Here in Australia, we’re particularly sceptical of the way technology companies price their goods. We’ve been burnt in the past by unjustifiable markups on products just because of where we live. Apple hasn’t exactly gained a reputation for being consumer-friendly and it has lost a lot of goodwill from customers after unceremoniously removing the 3.5mm headphone jack from the new iPhone 7.
So we all jump at the chance to crucify Apple when it was recently revealed that the cost of all the parts and a US$5 in basic manufacturing fee amounts to roughly US$224.80 (AU$297.93.) Meanwhile, the cheapest version of the iPhone 7 (32GB) in Australia costs $1079 to buy outright.
I’ve seen online comments from people who are outraged that Apple is charging customers three times the amount to buy the iPhone than it costs to make it. How dare this tax-dodging, arrogant company that is known to employ cheap labour from China rip customers off by charging such a high premium for a handset that was relatively inexpensive to make?
Speaking as a consumer, I’m not an Apple fan — I haven’t used an Apple device since ditching my iPhone 4S (still the best iPhone, in my opinion) years ago — but we really need to step back and consider intangible costs that went into the creation of the iPhone 7.
Research and development (R&D) requires a lot of money. Apple employs a ton of talented individuals to improve its handsets, from a hardware and software perspective, year after year. According to Apple’s financial results, the company is on track to spend US$10 billion on R&D this year, a 30% increase from 2015. Granted, that amount is an overall figure and not all of it goes into developing iPhones, but that’s still a big investment from Apple.
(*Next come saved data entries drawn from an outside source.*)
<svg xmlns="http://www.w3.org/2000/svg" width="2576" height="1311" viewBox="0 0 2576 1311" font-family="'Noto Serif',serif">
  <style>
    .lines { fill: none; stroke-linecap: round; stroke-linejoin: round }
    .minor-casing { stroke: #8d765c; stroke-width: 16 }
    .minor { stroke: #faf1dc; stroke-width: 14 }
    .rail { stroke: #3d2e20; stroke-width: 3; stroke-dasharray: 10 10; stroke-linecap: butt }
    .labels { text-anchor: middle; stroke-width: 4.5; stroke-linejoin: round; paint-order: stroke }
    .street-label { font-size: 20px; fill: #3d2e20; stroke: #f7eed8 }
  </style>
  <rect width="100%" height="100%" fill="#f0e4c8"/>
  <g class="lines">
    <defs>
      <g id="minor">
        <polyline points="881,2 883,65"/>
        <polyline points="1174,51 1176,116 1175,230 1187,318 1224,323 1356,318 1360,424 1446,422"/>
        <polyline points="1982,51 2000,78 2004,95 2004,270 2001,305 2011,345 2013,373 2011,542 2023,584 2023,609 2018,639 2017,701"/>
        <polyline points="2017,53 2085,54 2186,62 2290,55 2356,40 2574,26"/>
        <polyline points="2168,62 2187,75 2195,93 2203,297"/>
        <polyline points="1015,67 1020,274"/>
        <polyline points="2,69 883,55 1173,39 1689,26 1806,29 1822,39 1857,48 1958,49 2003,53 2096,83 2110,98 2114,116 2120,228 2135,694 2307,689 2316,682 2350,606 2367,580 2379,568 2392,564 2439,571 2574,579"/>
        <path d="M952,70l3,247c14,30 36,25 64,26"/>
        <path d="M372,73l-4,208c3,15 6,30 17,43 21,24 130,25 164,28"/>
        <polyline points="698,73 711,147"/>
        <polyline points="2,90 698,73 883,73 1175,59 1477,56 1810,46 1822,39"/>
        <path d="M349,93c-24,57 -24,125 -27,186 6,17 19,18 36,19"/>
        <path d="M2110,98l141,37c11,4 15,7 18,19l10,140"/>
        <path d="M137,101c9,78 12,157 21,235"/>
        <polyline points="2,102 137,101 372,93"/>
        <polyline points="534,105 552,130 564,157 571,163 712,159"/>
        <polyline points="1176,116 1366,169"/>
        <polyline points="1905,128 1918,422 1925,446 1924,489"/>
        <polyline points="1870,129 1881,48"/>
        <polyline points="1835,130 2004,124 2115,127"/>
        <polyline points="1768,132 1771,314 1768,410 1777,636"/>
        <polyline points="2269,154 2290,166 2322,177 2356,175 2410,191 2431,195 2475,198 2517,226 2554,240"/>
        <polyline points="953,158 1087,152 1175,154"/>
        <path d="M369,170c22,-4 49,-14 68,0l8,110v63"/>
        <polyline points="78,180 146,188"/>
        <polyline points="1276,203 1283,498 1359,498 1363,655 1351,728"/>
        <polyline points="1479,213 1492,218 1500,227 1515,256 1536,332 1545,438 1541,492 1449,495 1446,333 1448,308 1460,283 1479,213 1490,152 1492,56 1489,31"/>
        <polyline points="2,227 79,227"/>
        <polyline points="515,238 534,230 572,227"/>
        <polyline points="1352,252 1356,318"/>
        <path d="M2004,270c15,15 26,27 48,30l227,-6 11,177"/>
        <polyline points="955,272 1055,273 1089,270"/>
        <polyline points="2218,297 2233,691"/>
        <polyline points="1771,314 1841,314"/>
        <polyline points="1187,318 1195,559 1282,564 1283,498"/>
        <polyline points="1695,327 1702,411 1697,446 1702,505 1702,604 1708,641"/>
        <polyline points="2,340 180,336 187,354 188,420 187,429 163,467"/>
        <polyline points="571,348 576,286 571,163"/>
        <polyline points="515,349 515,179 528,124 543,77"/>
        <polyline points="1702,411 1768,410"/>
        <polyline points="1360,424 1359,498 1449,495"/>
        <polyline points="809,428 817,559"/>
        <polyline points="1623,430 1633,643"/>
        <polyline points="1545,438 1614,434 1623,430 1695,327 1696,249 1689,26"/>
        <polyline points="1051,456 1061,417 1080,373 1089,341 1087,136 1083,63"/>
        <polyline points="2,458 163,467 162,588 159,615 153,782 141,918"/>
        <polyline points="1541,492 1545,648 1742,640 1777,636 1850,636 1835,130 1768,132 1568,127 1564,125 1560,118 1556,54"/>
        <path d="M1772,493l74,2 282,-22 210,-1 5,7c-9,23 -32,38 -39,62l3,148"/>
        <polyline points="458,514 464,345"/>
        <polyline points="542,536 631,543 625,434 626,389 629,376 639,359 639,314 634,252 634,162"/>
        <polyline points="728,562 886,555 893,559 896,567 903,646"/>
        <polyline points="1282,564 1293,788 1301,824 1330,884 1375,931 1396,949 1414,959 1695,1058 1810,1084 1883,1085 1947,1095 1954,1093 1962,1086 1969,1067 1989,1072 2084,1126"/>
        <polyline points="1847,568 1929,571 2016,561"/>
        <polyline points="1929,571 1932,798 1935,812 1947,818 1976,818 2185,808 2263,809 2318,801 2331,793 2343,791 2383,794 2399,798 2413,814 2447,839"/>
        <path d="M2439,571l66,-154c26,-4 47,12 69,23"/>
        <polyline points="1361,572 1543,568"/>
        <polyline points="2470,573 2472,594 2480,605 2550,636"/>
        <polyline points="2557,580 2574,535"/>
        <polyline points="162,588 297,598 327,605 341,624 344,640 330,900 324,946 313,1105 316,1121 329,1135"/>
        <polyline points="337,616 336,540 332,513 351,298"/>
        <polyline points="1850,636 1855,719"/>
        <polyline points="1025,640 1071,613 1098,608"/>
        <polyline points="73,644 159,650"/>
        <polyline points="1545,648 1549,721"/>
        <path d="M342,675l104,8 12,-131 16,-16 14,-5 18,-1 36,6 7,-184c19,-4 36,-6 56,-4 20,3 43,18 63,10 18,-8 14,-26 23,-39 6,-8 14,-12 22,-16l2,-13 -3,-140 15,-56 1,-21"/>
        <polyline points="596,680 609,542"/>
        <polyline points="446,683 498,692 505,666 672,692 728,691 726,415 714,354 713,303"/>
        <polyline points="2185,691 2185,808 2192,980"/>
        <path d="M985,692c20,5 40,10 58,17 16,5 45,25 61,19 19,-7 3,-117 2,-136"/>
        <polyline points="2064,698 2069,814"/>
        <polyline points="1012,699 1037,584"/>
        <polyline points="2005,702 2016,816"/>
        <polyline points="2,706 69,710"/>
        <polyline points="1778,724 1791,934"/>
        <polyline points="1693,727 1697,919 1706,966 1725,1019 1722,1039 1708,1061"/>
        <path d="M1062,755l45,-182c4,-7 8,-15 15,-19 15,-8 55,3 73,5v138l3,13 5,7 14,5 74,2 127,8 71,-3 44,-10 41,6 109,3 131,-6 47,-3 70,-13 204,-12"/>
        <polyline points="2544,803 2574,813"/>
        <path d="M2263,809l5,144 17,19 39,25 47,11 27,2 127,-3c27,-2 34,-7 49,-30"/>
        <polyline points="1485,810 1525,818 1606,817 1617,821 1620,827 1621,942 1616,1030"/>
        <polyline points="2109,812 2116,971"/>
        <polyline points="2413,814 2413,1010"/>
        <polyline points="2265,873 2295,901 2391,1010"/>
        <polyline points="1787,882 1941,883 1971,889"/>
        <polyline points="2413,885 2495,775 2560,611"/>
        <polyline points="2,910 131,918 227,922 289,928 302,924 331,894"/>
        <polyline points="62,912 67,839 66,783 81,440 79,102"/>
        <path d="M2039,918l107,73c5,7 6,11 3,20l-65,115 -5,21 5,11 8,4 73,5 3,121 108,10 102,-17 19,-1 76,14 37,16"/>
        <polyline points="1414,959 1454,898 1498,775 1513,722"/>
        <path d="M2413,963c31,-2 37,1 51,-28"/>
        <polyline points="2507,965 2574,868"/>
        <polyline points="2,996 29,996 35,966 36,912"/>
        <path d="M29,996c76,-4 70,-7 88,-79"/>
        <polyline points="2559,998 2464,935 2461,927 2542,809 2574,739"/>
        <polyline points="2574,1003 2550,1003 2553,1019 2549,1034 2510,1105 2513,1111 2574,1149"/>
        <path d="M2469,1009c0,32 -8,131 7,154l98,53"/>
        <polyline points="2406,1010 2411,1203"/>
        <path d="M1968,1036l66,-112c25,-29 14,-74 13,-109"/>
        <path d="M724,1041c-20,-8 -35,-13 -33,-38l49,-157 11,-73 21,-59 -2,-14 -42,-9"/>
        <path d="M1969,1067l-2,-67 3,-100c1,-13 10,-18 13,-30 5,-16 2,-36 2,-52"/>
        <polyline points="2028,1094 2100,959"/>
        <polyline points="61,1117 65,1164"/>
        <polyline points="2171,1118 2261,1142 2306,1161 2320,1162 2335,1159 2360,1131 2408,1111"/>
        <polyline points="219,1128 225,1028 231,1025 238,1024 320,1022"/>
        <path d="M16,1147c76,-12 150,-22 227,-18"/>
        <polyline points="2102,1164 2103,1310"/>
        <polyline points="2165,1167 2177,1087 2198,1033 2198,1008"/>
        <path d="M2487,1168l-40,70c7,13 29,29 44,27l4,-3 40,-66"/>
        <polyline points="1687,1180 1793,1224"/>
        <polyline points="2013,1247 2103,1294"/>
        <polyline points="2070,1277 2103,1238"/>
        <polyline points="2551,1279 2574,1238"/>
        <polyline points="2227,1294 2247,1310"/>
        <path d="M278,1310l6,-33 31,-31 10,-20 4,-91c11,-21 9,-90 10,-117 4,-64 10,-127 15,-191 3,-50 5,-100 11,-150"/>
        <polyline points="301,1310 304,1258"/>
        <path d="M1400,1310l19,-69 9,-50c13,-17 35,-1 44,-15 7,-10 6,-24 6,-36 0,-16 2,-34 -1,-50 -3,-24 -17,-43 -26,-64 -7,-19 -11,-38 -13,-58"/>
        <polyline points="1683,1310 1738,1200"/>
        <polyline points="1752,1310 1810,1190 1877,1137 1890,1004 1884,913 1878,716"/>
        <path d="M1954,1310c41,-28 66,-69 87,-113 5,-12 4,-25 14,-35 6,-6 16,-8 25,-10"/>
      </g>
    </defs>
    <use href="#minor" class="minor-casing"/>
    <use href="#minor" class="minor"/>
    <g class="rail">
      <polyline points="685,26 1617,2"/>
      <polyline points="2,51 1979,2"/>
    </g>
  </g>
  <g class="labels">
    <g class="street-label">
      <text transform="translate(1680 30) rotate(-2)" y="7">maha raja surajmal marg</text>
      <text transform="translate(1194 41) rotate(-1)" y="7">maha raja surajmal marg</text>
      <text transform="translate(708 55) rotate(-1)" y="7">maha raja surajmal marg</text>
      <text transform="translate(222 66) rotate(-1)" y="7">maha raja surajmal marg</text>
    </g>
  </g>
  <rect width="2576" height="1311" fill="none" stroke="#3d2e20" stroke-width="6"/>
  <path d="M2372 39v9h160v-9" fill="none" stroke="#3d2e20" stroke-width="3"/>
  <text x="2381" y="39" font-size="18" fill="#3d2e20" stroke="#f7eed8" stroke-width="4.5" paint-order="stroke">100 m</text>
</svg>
And, as much as I hate to admit it, distribution costs in Australia are higher compared to the rest of the world. Software vendors that deliver their products online have no excuse to slug us with an /”Australia Tax” but when you’re shipping physical goods, there are costs that add up when you distribute products in this country. Our population is concentrated along the coastline so it’s difficult to set up a centralised distribution point for shipping goods across Australia, which incurs additional costs.
Then there are costs associated with marketing, training up staff at Apple Stores to support the new device, rent for retail stores and of course, the GST. And we haven’t even mentioned resellers and third-party retailers, who also get a cut of every iPhone sold.
Make no mistake: Apple is still making a healthy profit from selling the iPhone 7 and the device definitely sports a big mark-up. But there are costs that are not immediately obvious (and hard to quantify) which do weigh into how the company charges for its handset. I still think the device is overpriced and I’m not remotely interested in buying it, but I sincerely doubt Apple is making an $800 profit for every iPhone 7 it sells.
So can we all put down our pitchforks now?